4. Offal and viscera
These foods are a great source of vitamins A, B, and D, as well as minerals like potassium and iron.
Despite this, you should regulate how much you eat and only eat them on an occasional basis. This is because they have too much cholesterol and saturated fats.
Mayonnaise , and many commercial condiments have a high level of saturated fats, cholesterol, and calories.
It’s easy to over look this. However, eating it on a constant basis can cause fat buildup in your arteries.
6. Commercial baked goods
Commercial baked goods have high concentrations of sugar, saturated fats, and hydrogenated fats.

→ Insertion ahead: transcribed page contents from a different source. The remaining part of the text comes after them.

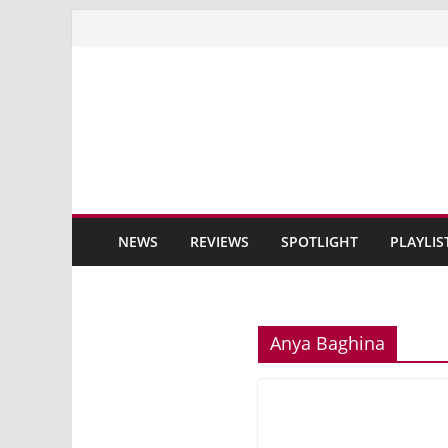
Skip
to
content
NEWS
REVIEWS
SPOTLIGHT
PLAYLIS
Anya Baghina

All of this together makes the effects of bad cholesterol (LDL) in your arteries worse. It makes it easier for hard plaque to form.
Do you normally include these foods in your regular diet? Even though you don’t have high levels of cholesterol, it’s important to reduce how much of them you eat. This is a measure that prevents this disease.
Instead, it’s good to increase your sources of omega 3 fatty acids, antioxidants, and dietary fiber. All together, this makes it easier to break this substance down.